In this model, each variable is either 1 or 0. A value of 1 denotes that we are going to put the item in the bag otherwise we are going to leave it behind. The the items taken is represented by sum of the product. A multiplication by zero insures the item volume is not considered. While a multiplication by one will insure the whole volume of the item is taken into consideration. The objective is simply to maximize the summation of the value for each item taken. The value is represented by p and multiplying p by variable x will insure that the value of the item left behind will not be considered.

Python Code

To implement the mathematical model programmatically we use Google OR-Tools https://developers.google.com/optimization. The class optimization defines a blueprint from which many different problems can be formulated. In this class we define variables, objectives, constraints to model the problem. The solver uses the structure defined by the constraints to optimize the problem and return an optimal solution if the constraints can be satisfied.

from ortools.linear_solver import pywraplp


class Optimisation:

    def __init__(self, n):
        self.solver = pywraplp.Solver.CreateSolver("SCIP")

    def parmeters(self):
        pass

    def variables(self):
        pass

    def constraints(self):
        pass

    def objective(self):
        pass

    def solve(self):
        status = self.solver.Solve()
        if status == pywraplp.Solver.OPTIMAL:
            pass

    def test(self):
        pass


if __name__ == '__main__':
    optim = Optimisation(4)
    optim.parmeters()
    optim.variables()
    optim.constraints()
    optim.objective()
    optim.solve()
    optim.test()

We use the data and model described above and generate the following code. Notice here that we have added a parameter function to distinguish between variables and values. The code is kind of self explanatory and uses list generation extensively.

from ortools.linear_solver import pywraplp

class Optimisation:
    
    def __init__(self, n):
        self.solver = pywraplp.Solver.CreateSolver("SCIP")
        self.n = n #number of items

    def parmeters(self):
        self.p=[30,35,80,90] #value for each item
        self.v=[40,20,30,40] #volume taken by each item

    def variables(self):
       self.x = {} # 1 or 0

       for i in range(self.n):
           self.x[i] = self.solver.IntVar(0, 1, "x" + str(i + 1))
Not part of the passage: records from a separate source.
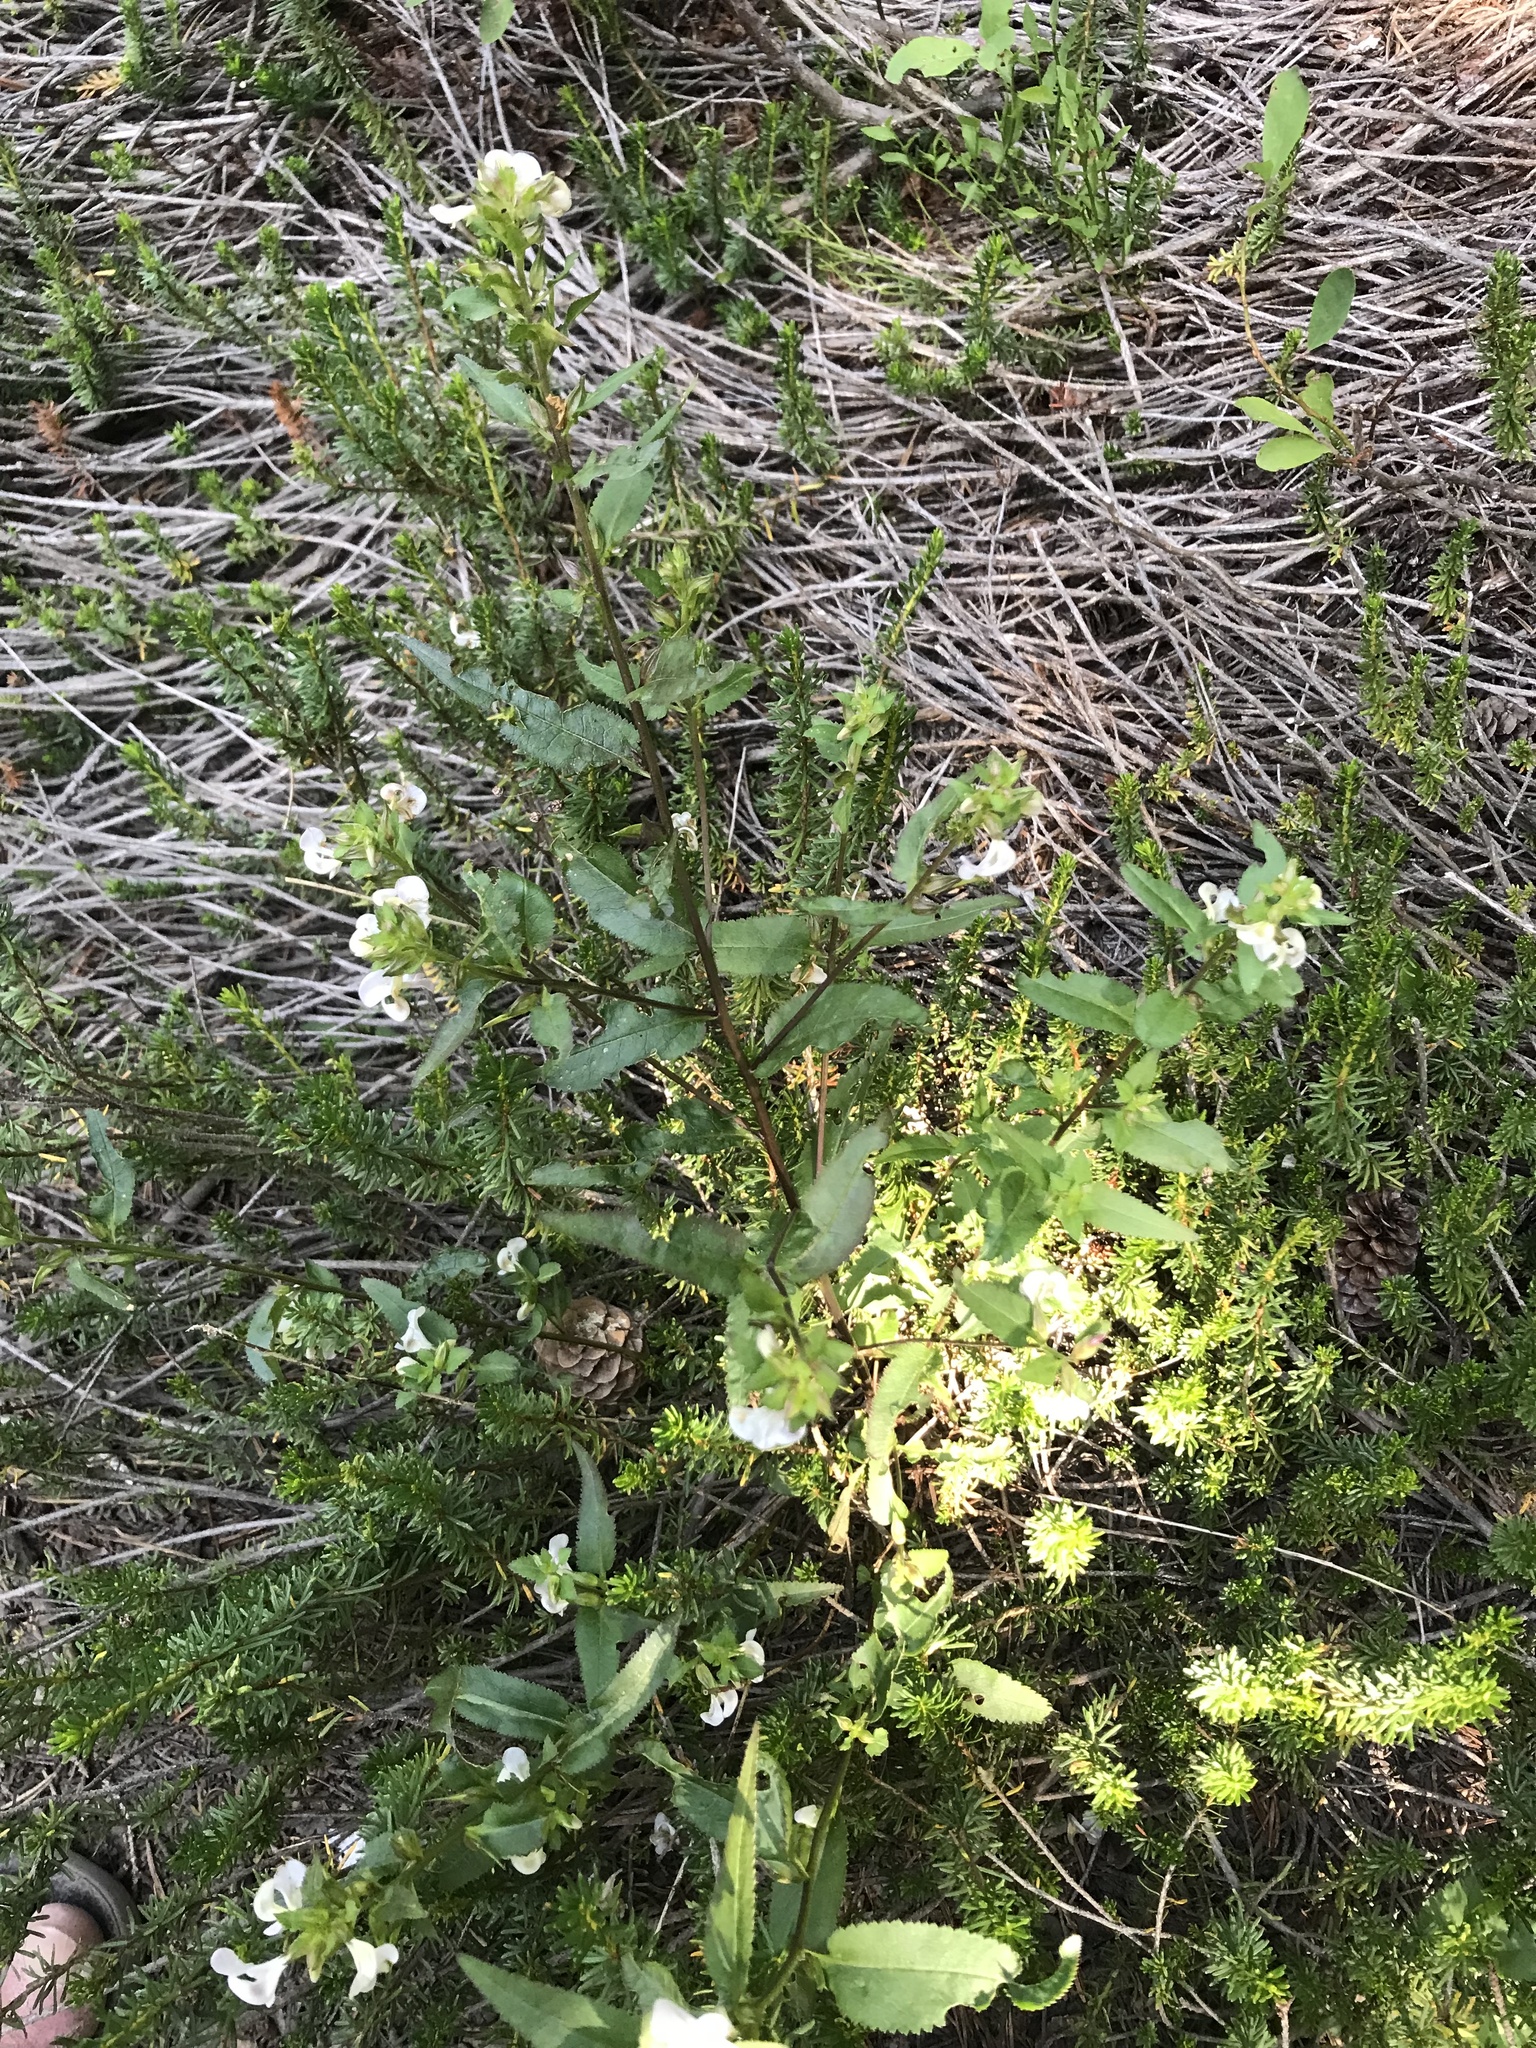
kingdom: Plantae
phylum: Tracheophyta
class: Magnoliopsida
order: Lamiales
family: Orobanchaceae
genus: Pedicularis
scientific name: Pedicularis racemosa
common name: Leafy lousewort
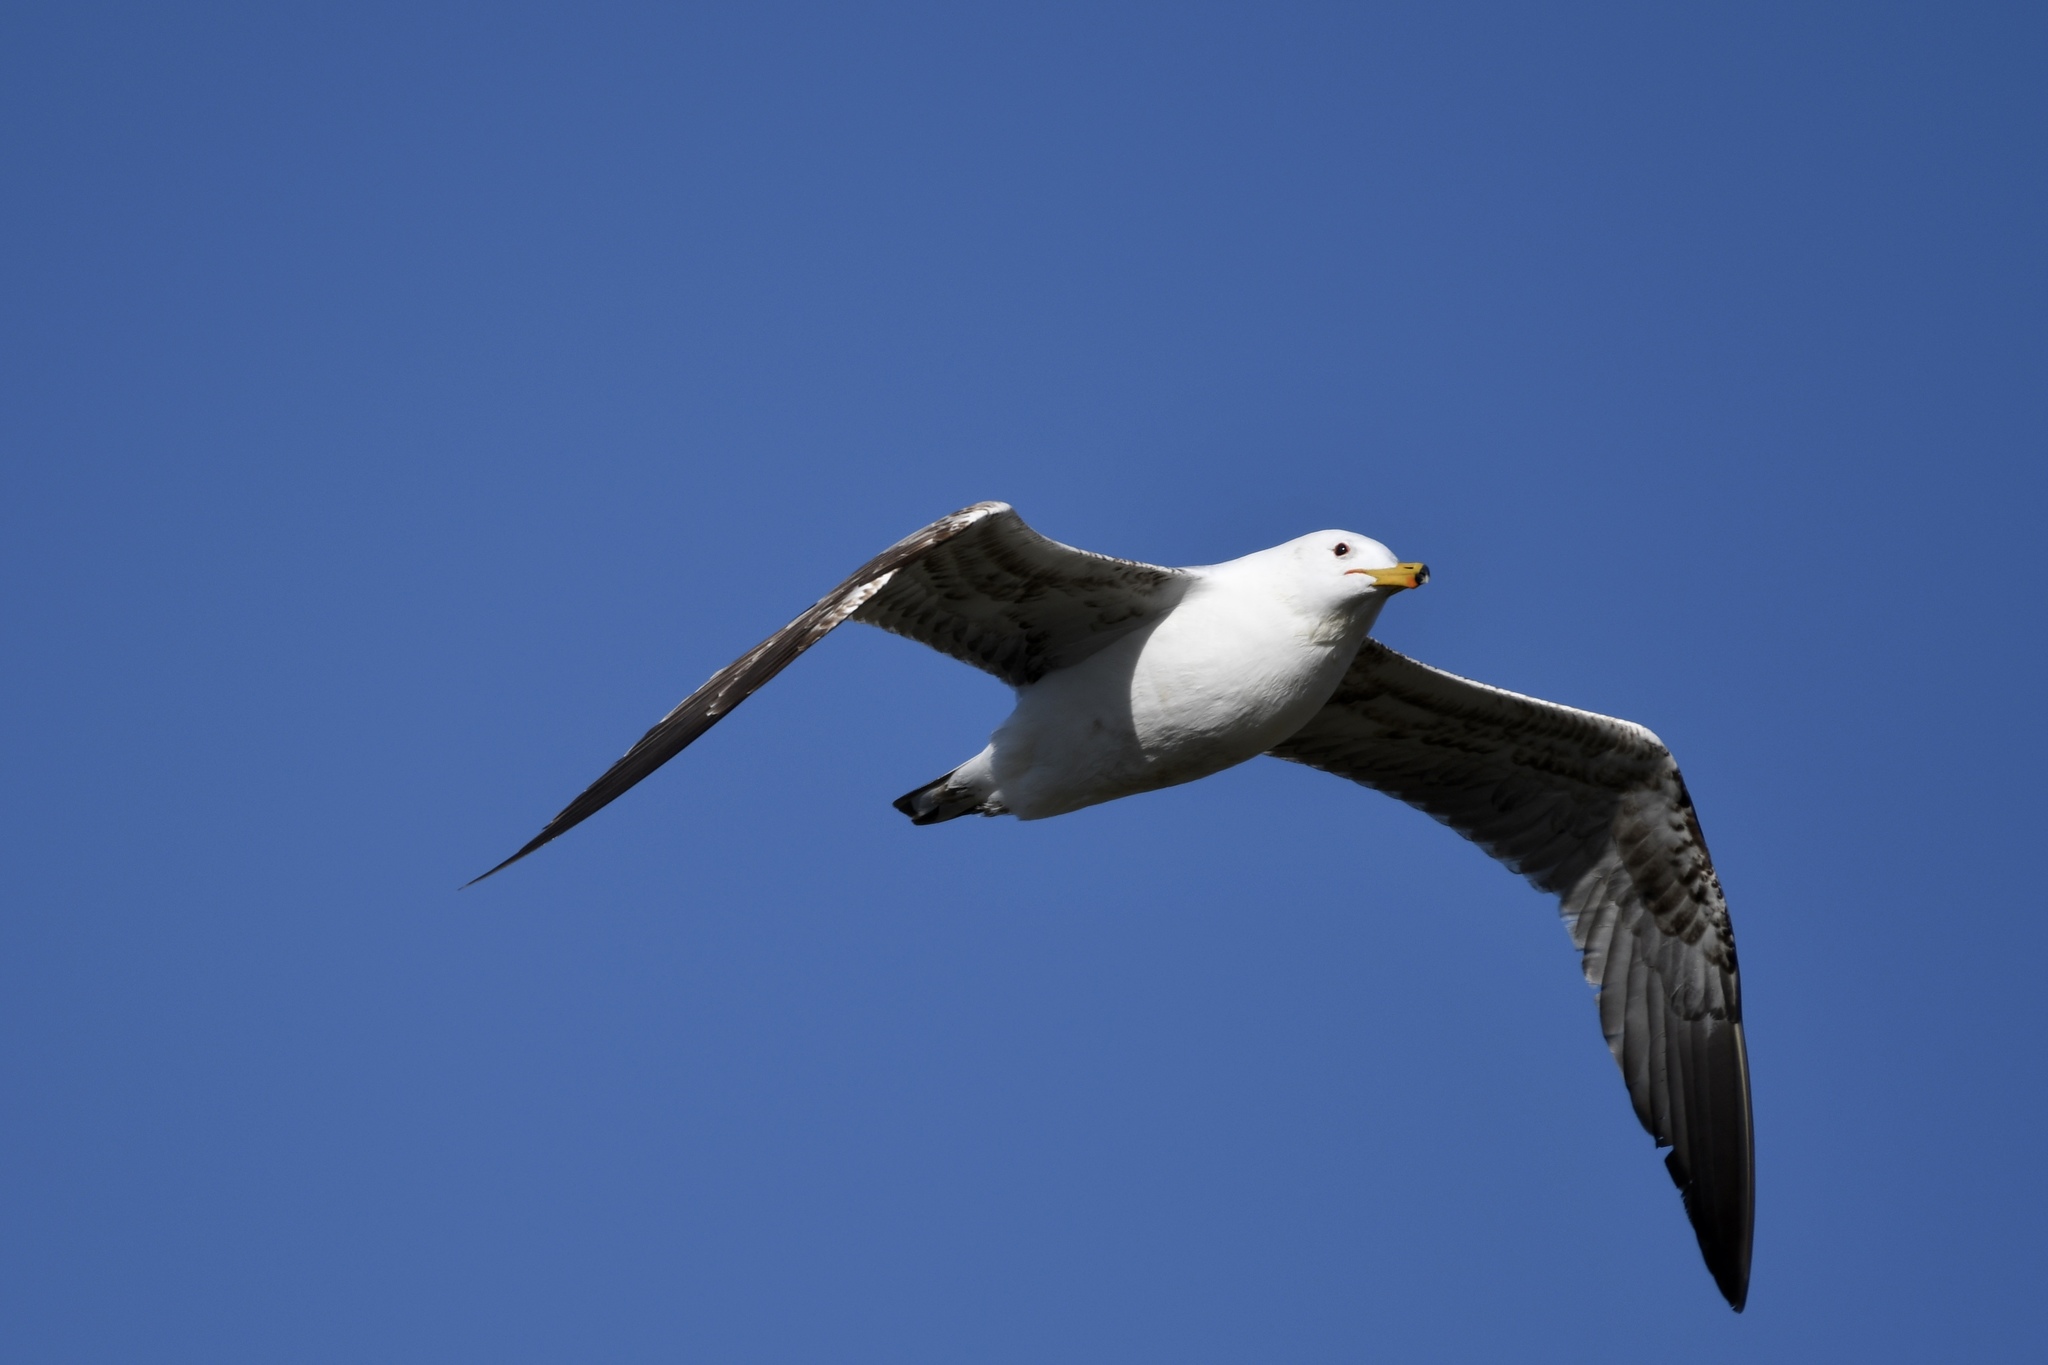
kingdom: Animalia
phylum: Chordata
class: Aves
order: Charadriiformes
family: Laridae
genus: Larus
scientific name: Larus californicus
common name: California gull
    def constraints(self):
        self.solver.Add(sum([self.v[i]*self.x[i] for i in range(self.n)])<=100)


    def objective(self):
       self.solver.Maximize(sum([self.p[i]*self.x[i] for i in range(self.n)]))

    def solve(self):
        status = self.solver.Solve()
        if status == pywraplp.Solver.OPTIMAL:
            print("Solution:")
            for i in range(self.n):
                print(self.x[i].solution_value())

    def test(self):
        pass
if __name__ == '__main__':
    optim = Optimisation(4)
    optim.parmeters()
    optim.variables()
    optim.constraints()
    optim.objective()
    optim.solve()
    optim.test()

Solution

The solver uses “SCIP” which is a kind of solver that can deal with integer variables. In this case all variable are integer and binary. In this case the solution tells us to select all items but the first one (the ball).

Problem solved in 10.000000 milliseconds
Problem solved in 0 iterations
Problem solved in 1 branch-and-bound nodes
Solution:
x1=0
x2=1
x3=1
x4=1

Bigger problem size

You can solve this problem with 100 or 1000 of items and still it would be considered small but non trivial especially if you start adding some other constraints to model different scenarios and complexity that comes with real world problems.

Application of the Knapsack Problem in Finance

A direct application of the knapsack problem in finance is to replace items by projects. The model would be to select a subset of these projects within budget, time and risk while maximizing return on investment.

Conclusion

There is a lot of very interesting problems that can be solved using small amount of data. Small amount of data does not mean that the problem is easy and will not give big value to a company. Think about a Rubik Cube and the number of people that can solve it on the spot. While it fits directly in the hand, it is still quite a challenging puzzle to solve.